Éric Chevillard m'ayant signalé une coquille dans son texte, que j'ai corrigée, je suis allée demander à Gustave ce qu'il avait écrit à Charles exactement (même pas besoin de faire tourner les tables ... merci internet) : plus de « lécitasses », mais des « délicatesses » :

À CHARLES BAUDELAIRE.

Croisset, 13 juillet 1857.
MON CHER AMI,
J'ai d'abord dévoré votre volume d'un bout à l'autre, comme une cuisinière fait d'un feuilleton, et maintenant, depuis huit jours, je le relis, vers à vers, mot à mot et, franchement, cela me plaît et m'enchante.
Vous avez trouvé le moyen de rajeunir le romantisme. Vous ne ressemblez à personne (ce qui est la première de toutes les qualités).
L'originalité du style découle de la conception. La phrase est toute bourrée par l'idée, à en craquer.
J'aime votre âpreté, avec ses délicatesses de langage, qui la font valoir comme des damasquinures sur une lame fine.
Voici les pièces qui m'ont le plus frappé : le sonnet XVIII : La Beauté ; c'est pour moi une oeuvre de la plus haute valeur ; – et puis les pièces suivantes : L'idéal, La Géante (que je connaissais déjà), la pièce XXV :

Avec ses vêtements ondoyants et nacrés.

Une charogne, le Chat (p 79), Le beau navire, À une dame créole, Le Spleen (p 140), qui m'a navré, tant c'est juste de couleur ! Ah ! vous comprenez l'embêtement de l'existence, vous ! Vous pouvez vous vanter de cela, sans orgueil. Je m'arrête dans mon énumération, car j'aurais l'air de copier la table de votre volume. Il faut que je vous dise pourtant que je raffole de la pièce LXXV, Tristesses de la lune : ...

Informations fournies ->
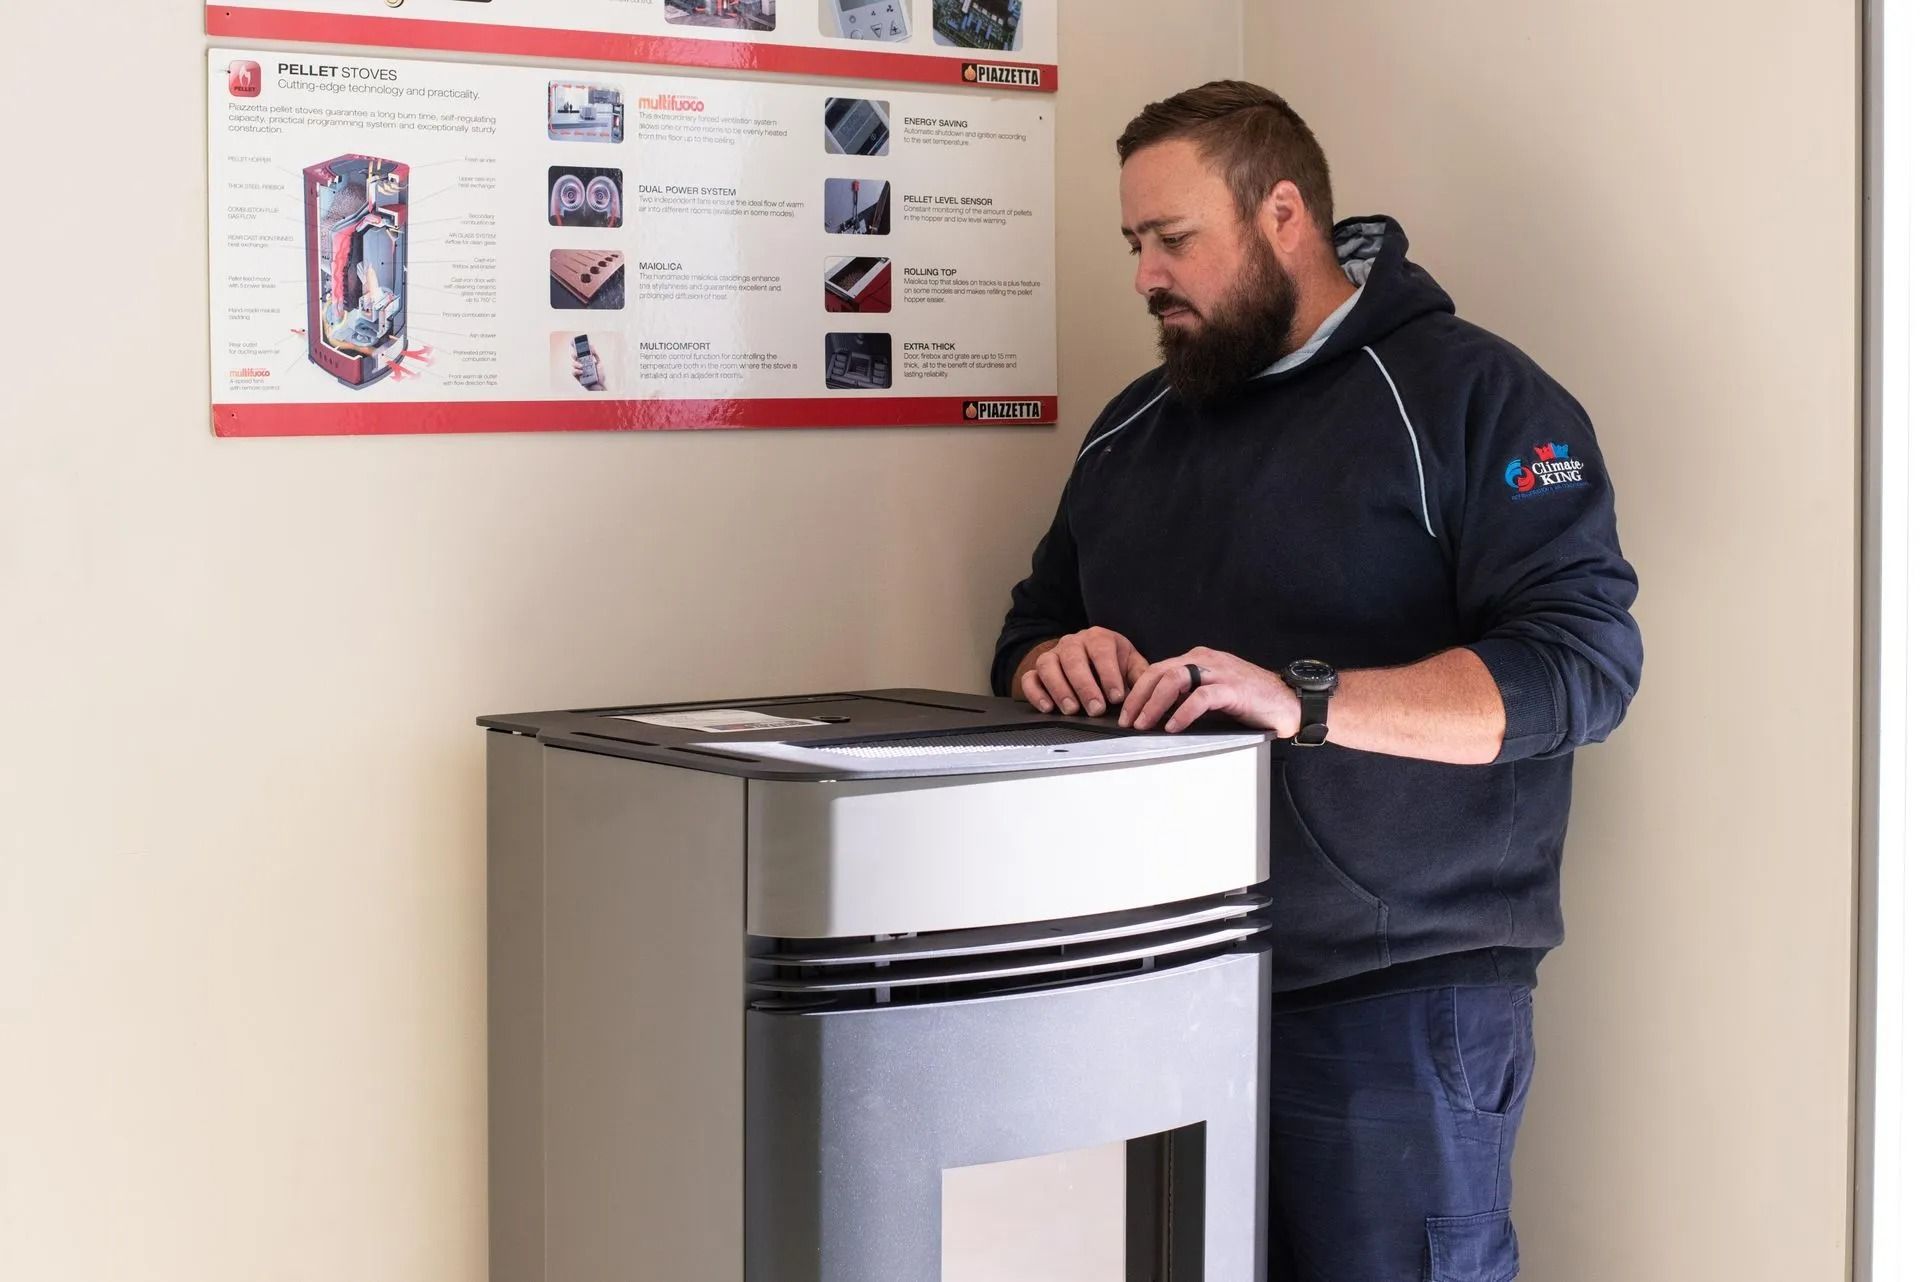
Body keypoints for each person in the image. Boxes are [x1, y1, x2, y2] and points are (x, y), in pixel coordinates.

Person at [991, 81, 1642, 1281]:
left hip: (1395, 1000)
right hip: (1153, 988)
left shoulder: (1469, 398)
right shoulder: (1134, 428)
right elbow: (1032, 622)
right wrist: (1048, 655)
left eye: (1173, 239)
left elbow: (1581, 669)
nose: (1144, 276)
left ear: (1282, 213)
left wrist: (1308, 699)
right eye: (1134, 243)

Tâches et exercices ->
A: Résumez en deux phrases le texte sur la lettre à Charles Baudelaire.
B: Reprenez le texte sur la lettre à Charles Baudelaire à la suite de sa dernière phrase.
Les enregistrements n'ont aucun lien avec le texte sur la lettre à Charles Baudelaire.

Réponses numérotées ->
A: Après la correction d'une coquille signalée par Éric Chevillard, le texte reproduit la lettre de Gustave à Charles Baudelaire, datée de Croisset le 13 juillet 1857, où l'on lit « délicatesses » et non « lécitasses ». Dans cette lettre, Gustave dit avoir dévoré puis relu vers à vers le volume de Baudelaire, le félicite d'avoir rajeuni le romantisme par un style original et une âpreté pleine de délicatesses, et énumère les pièces qui l'ont le plus frappé, dont La Beauté, Le Spleen et Tristesses de la lune.

B:
Qui d'une main distraite et légère caresse
Avant de s'endormir, le contour de ses seins...

et j'admire profondément le Voyage à Cythère, etc. , etc.
Quant aux critiques, je ne vous en fais aucune, parce que je ne suis pas sûr de les penser moi-même, dans un quart d'heure. J'ai, en un mot, peur de dire des inepties, dont j'aurais un remords immédiat. Quand je vous reverrai cet hiver, à Paris, je vous poserai seulement, sous forme dubitative et modeste, quelques questions.
En résumé, ce qui me plaît avant tout dans votre livre, c'est que l'Art y prédomine. Et puis vous chantez la chair sans l'aimer, d'une façon triste et détachée qui m'est sympathique. Vous êtes résistant comme le marbre et pénétrant comme un brouillard d'Angleterre.
Encore une fois, mille remerciements du cadeau ; je vous serre la main très fort.
À vous.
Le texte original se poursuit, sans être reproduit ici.